• [Document section]:
════════════════════
Frontier AI R&D efforts have grown and succeeded by leaps and bounds since 2023 with models such as OpenAI’s GPT-4 Turbo (o3), o4 mini, Anthropic’s Claude 4, Google DeepMind’s Gemini 2.5, Meta’s LLaMA 4, and DeepSeek’s various models. The o3 and subsequent models represent a crucial pivot point—of LLMs having evolved from passive predictors to interactive, semi-autonomous agents. With memory, reasoning, planning, instruction-following, multilingual ability, multimodal understanding and increasingly human-like dialogue, they show significant leaps toward AGI, so that we may expect to have in our lives at least some systems endowed with AGI, capable of performing a wide range of cognitive tasks at human level by 2026-2027.
════════════════════
• [Data extracts]:
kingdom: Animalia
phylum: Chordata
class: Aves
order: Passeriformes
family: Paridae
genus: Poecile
════════════════════
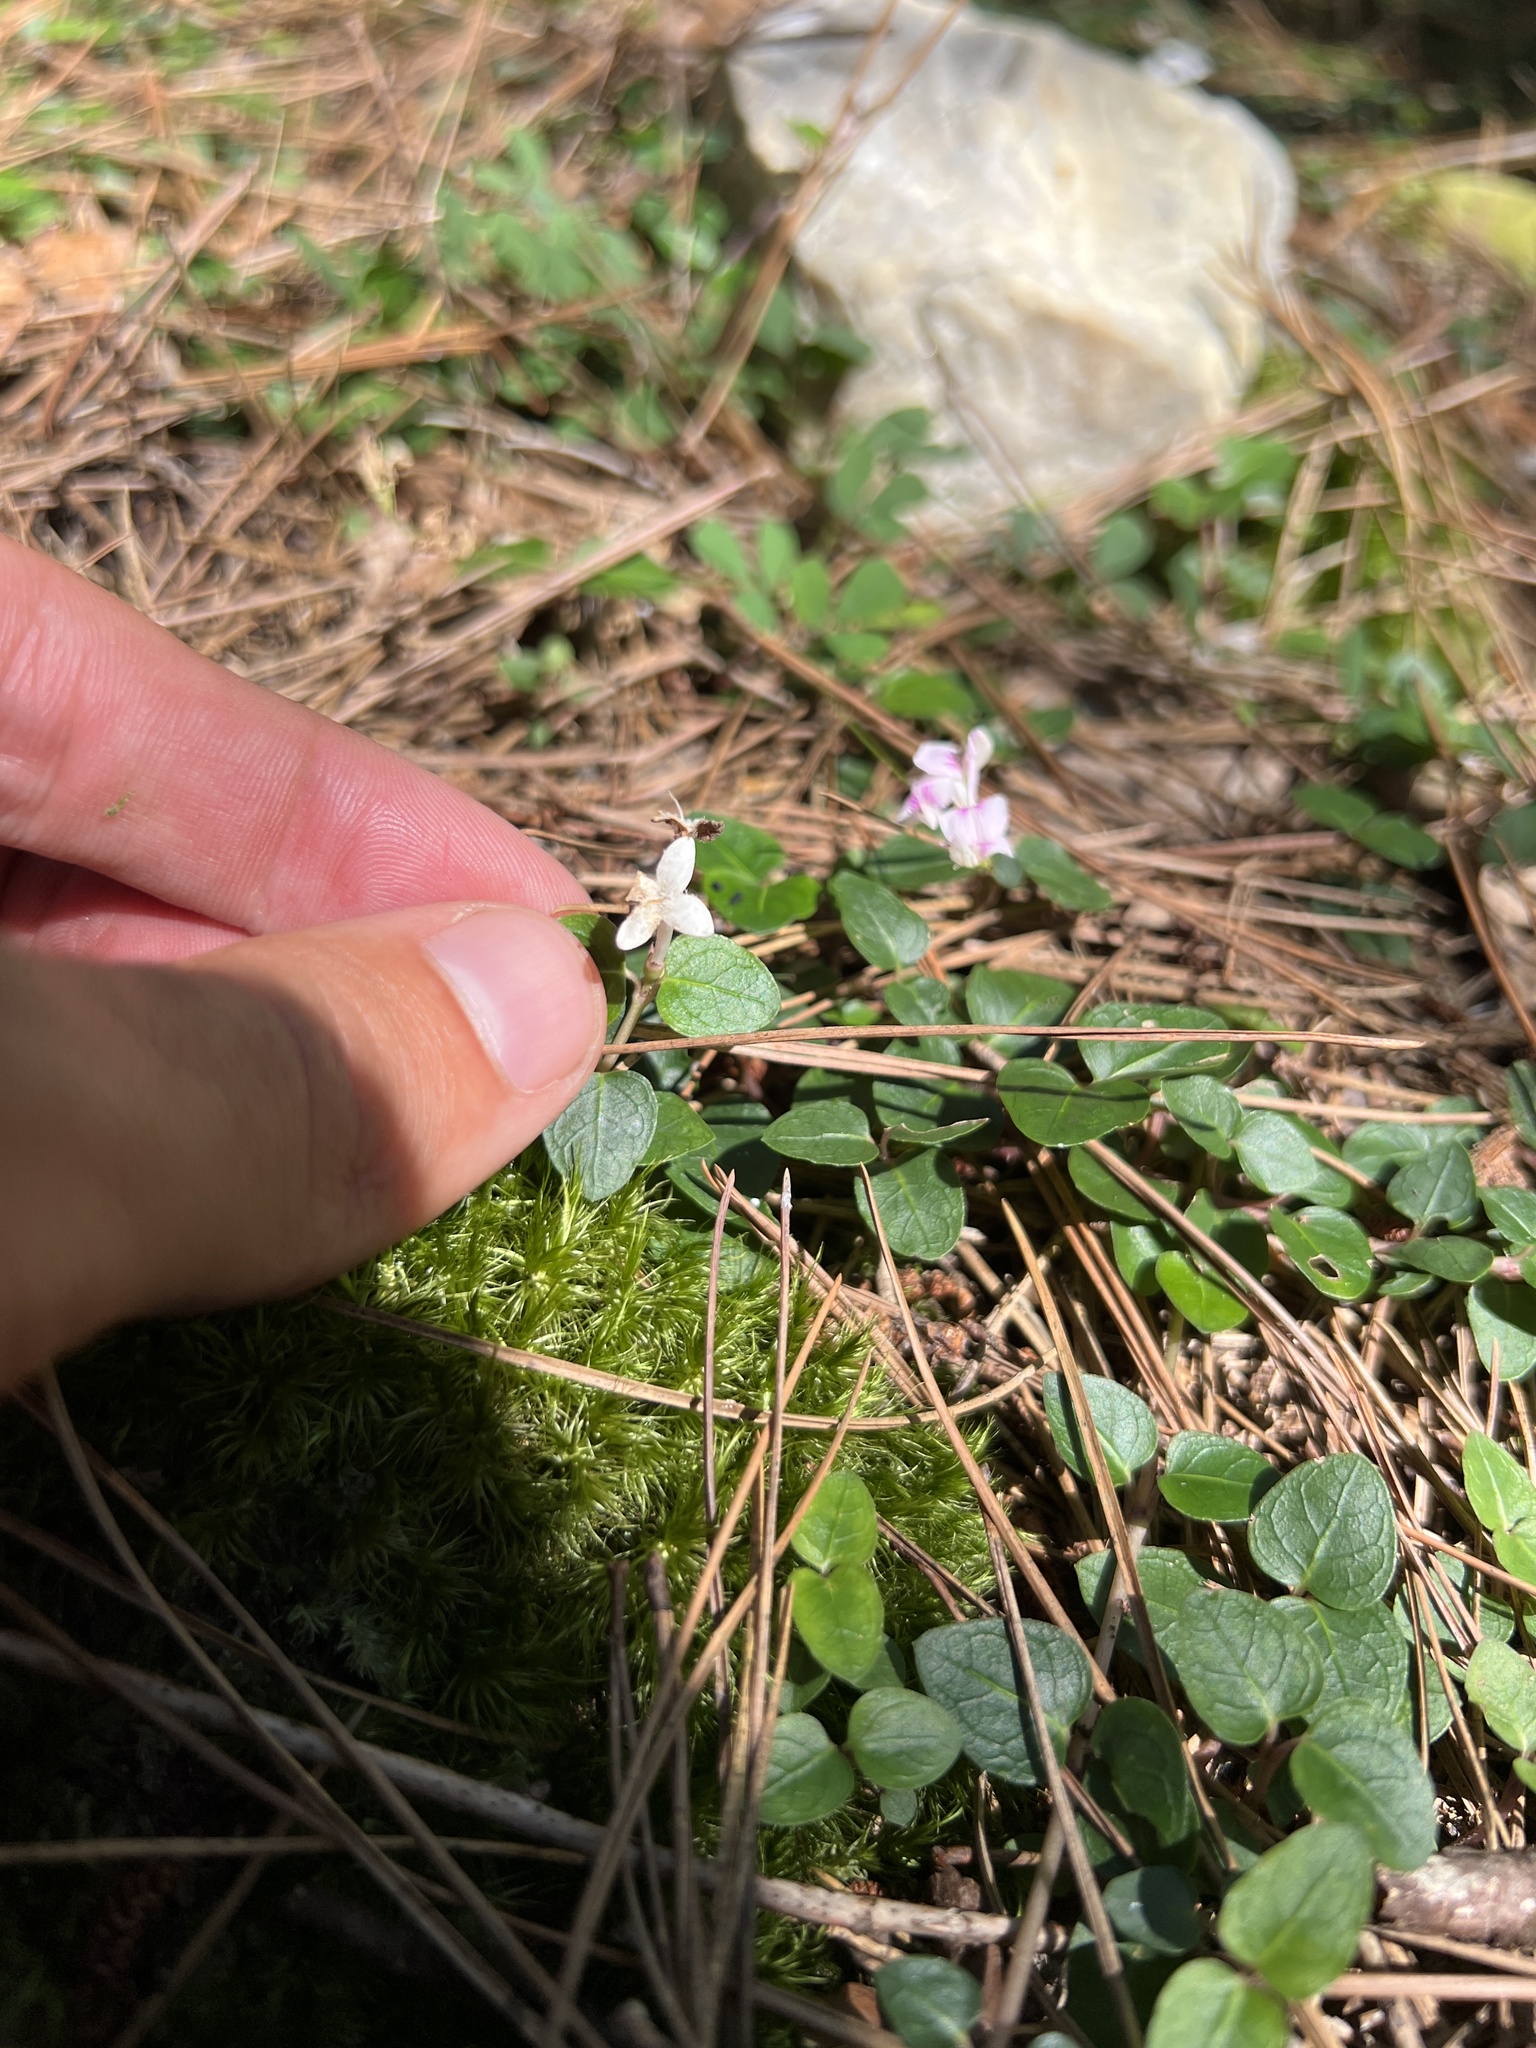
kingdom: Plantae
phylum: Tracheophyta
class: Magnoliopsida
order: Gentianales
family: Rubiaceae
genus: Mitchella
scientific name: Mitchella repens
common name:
════════════════════
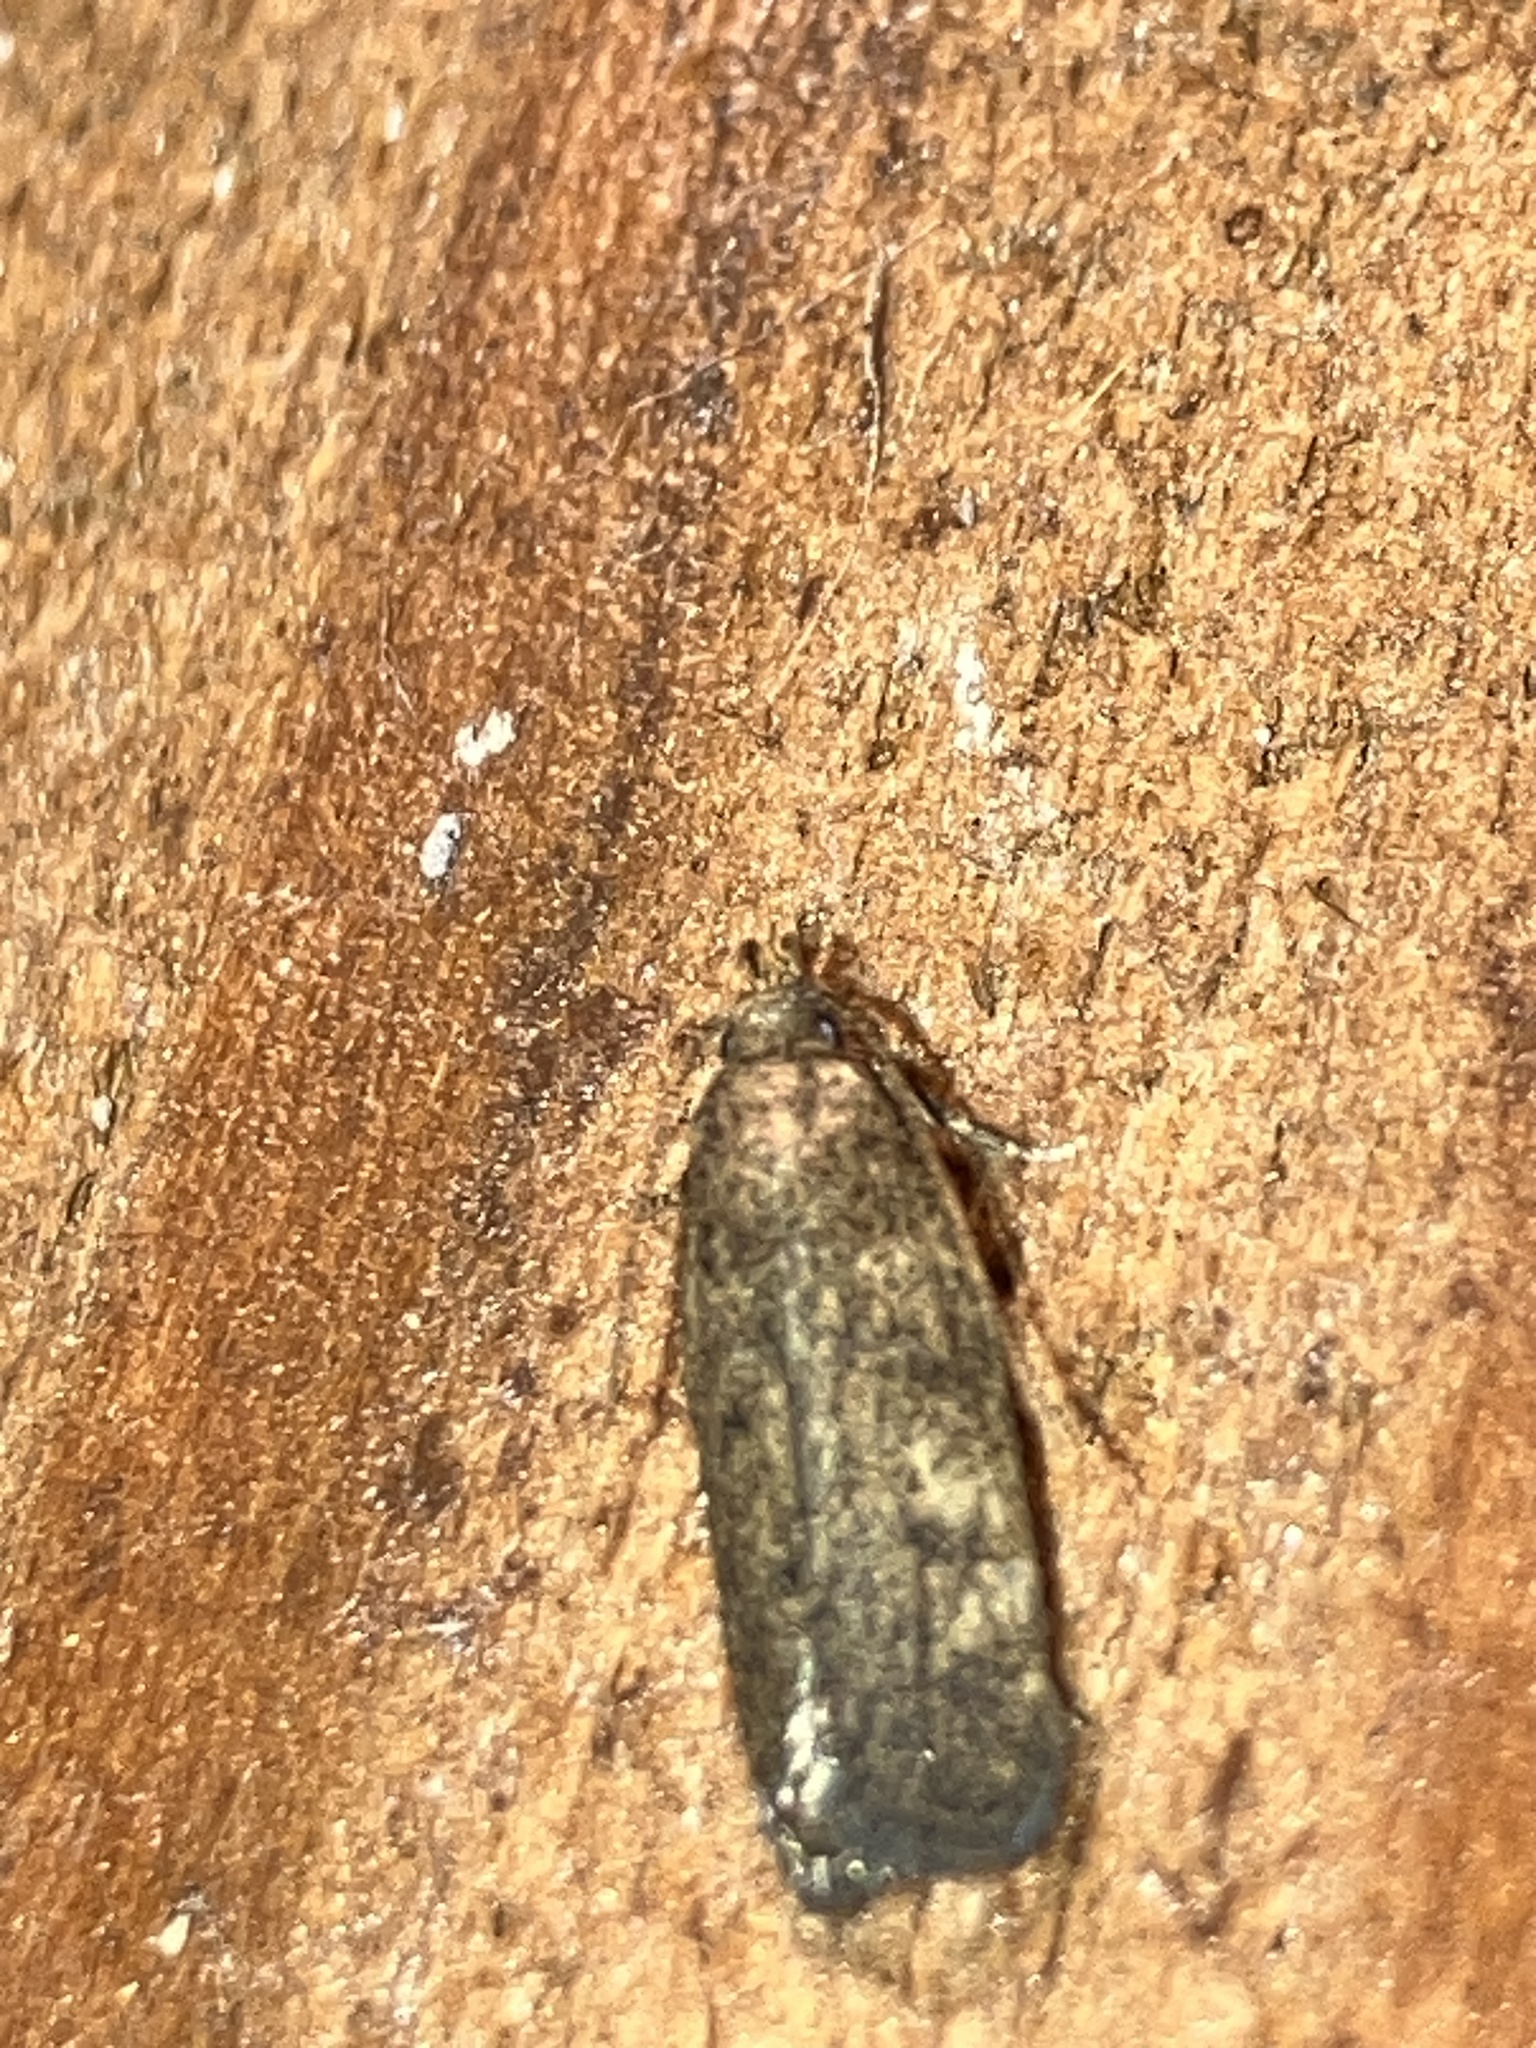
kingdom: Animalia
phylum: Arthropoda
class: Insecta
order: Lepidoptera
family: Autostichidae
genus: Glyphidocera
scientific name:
════════════════════
• [Work order]:
Resume the text about frontier AI models and progress toward AGI, starting after its last sentence. The data comes from a different source than the text.

• [Task result]:
Yet, beyond marveling at AI and the question of who leads in AI race lies a question of far deeper import, namely, what would be the impact of this tsunami on the vast masses of humanity at different levels of mental evolution and existence the world over? For instance, visualise the over 580-million aspirational young population in the age range of 15 to 40 in India standing today at the cusp of an AI wave they did not create, do not yet fully understand, and for the most part, are ill-prepared to surf. While the urban and semi-urban youth are aware of the AI tsunami to a great extent, the response of the majority is limited to attempts to upskill by learning usage of some AI tools. AI is viewed through a narrow utilitarian lens: a new tool to be learnt, a job skill to be added, a LinkedIn trend to be followed. On the other hand, millions in India, especially at the lower rung of socio-economic development, do not comprehend or even perceive the AI juggernaut, but shall live through its consequences nevertheless! Many still harbour the belief that an educational degree per se is the passport to economic success and good life. However, with widespread advent of AI, this link is likely to weaken progressively in times to come. In the process, thousands of aspirations especially from the lower rungs of society tethered to outdated notions of education run the risk of suffering reversals. These are not just reckonings about Bharat (i.e., India). They are human reckonings. As AI systems grow in scope and sophistication, the lag between technological capacity and human readiness is widening into a chasm. And this “readiness lag” among the human beings is as diverse as the human population itself.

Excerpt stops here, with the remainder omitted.